====== Available records ======

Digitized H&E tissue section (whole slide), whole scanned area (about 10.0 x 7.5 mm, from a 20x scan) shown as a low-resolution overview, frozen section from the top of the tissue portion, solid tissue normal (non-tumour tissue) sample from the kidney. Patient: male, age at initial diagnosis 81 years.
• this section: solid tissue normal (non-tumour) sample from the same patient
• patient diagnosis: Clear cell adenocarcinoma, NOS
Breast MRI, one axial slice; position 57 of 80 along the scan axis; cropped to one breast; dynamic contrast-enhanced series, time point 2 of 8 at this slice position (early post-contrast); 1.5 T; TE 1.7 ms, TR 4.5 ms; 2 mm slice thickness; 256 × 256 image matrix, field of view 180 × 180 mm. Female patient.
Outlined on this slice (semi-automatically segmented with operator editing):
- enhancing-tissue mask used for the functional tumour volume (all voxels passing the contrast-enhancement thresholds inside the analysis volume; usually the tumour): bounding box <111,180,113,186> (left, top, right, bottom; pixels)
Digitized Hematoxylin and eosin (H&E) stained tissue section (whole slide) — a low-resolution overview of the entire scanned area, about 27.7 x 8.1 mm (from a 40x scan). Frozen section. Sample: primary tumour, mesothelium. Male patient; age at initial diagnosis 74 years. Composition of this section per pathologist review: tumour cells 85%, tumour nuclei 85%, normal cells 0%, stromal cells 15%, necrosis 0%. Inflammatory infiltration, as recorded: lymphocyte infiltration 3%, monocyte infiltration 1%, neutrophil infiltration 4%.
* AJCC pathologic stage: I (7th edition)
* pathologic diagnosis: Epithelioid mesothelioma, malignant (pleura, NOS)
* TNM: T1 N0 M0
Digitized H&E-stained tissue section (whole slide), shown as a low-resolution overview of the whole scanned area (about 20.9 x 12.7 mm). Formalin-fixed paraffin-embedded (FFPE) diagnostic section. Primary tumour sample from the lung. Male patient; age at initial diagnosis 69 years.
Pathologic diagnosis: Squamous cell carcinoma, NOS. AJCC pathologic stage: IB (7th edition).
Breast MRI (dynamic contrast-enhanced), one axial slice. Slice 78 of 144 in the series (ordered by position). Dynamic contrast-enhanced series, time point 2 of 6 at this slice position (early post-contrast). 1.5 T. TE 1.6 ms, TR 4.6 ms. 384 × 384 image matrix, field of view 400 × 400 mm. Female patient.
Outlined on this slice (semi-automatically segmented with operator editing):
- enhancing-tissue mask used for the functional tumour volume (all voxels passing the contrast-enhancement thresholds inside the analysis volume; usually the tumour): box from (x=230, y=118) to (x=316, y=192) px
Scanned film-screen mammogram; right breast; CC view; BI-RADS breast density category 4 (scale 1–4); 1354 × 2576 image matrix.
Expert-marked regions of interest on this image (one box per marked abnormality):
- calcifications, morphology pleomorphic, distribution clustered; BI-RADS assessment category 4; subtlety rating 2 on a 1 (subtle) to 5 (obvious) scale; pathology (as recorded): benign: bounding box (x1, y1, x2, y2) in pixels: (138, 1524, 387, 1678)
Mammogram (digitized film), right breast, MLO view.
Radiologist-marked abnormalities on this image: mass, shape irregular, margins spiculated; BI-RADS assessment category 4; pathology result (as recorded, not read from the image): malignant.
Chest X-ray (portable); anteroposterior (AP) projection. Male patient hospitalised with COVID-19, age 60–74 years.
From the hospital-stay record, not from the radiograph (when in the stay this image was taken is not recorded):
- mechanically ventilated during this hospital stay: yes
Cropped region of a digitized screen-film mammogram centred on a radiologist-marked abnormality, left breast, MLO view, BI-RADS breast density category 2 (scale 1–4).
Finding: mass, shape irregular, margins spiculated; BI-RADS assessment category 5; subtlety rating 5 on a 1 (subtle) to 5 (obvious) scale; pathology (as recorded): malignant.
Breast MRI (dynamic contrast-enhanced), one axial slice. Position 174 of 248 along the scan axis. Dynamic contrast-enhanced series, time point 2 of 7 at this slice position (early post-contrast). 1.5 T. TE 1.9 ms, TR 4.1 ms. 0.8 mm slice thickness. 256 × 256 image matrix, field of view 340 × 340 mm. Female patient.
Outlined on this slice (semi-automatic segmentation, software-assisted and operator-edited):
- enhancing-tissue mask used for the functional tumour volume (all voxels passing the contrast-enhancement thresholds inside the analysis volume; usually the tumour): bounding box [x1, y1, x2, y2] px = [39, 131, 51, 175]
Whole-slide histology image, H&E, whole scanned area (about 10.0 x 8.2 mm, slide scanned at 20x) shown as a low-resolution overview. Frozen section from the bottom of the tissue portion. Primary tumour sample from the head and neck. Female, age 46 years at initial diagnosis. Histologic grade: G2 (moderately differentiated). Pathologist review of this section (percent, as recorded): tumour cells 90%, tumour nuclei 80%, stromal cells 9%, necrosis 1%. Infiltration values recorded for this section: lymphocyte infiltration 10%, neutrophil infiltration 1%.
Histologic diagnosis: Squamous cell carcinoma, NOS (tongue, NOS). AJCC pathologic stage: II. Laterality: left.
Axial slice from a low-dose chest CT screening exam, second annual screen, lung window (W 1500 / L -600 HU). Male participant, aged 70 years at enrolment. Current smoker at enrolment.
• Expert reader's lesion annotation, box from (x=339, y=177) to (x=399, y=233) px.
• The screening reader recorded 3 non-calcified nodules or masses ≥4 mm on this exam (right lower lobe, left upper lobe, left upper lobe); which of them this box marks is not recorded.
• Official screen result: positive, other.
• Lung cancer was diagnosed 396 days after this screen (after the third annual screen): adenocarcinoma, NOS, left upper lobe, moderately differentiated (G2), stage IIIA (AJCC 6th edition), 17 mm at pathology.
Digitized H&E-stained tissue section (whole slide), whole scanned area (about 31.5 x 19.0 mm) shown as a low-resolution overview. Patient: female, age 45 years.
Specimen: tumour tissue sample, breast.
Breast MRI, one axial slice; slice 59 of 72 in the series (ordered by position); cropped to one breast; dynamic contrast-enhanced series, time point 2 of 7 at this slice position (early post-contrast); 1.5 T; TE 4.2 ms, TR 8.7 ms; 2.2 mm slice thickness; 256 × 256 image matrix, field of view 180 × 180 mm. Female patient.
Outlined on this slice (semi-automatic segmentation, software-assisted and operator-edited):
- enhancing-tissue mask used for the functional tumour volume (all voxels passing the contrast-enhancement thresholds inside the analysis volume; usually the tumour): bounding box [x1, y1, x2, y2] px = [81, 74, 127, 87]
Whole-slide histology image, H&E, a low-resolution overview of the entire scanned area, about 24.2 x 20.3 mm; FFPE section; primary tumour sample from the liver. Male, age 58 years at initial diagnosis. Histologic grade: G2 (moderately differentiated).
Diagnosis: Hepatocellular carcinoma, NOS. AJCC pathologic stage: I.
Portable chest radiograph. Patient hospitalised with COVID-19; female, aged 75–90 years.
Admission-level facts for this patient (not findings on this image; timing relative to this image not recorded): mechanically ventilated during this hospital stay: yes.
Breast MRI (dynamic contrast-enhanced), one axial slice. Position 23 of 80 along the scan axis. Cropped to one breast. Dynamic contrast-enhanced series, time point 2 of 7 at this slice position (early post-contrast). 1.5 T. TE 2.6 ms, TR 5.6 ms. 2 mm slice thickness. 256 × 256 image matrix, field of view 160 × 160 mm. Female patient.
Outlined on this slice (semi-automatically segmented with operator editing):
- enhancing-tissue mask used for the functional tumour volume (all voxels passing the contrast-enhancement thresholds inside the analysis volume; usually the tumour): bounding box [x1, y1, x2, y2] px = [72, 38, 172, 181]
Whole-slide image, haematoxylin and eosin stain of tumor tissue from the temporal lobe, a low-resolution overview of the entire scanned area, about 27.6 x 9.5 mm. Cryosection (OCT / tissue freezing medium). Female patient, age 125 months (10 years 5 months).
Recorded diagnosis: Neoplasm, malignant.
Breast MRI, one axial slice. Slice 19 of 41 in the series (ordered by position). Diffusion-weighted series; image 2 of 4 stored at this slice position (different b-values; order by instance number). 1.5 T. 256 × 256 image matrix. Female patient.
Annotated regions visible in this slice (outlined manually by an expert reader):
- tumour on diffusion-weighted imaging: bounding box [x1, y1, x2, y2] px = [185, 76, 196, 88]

======

# Task prompt
At the first line of the material above, start reproducing each line exactly, and end with the line that holds "cell adenocarcinoma, NOS", adding nothing.

# Answer to the exercise
Digitized H&E tissue section (whole slide), whole scanned area (about 10.0 x 7.5 mm, from a 20x scan) shown as a low-resolution overview, frozen section from the top of the tissue portion, solid tissue normal (non-tumour tissue) sample from the kidney. Patient: male, age at initial diagnosis 81 years.
• this section: solid tissue normal (non-tumour) sample from the same patient
• patient diagnosis: Clear cell adenocarcinoma, NOS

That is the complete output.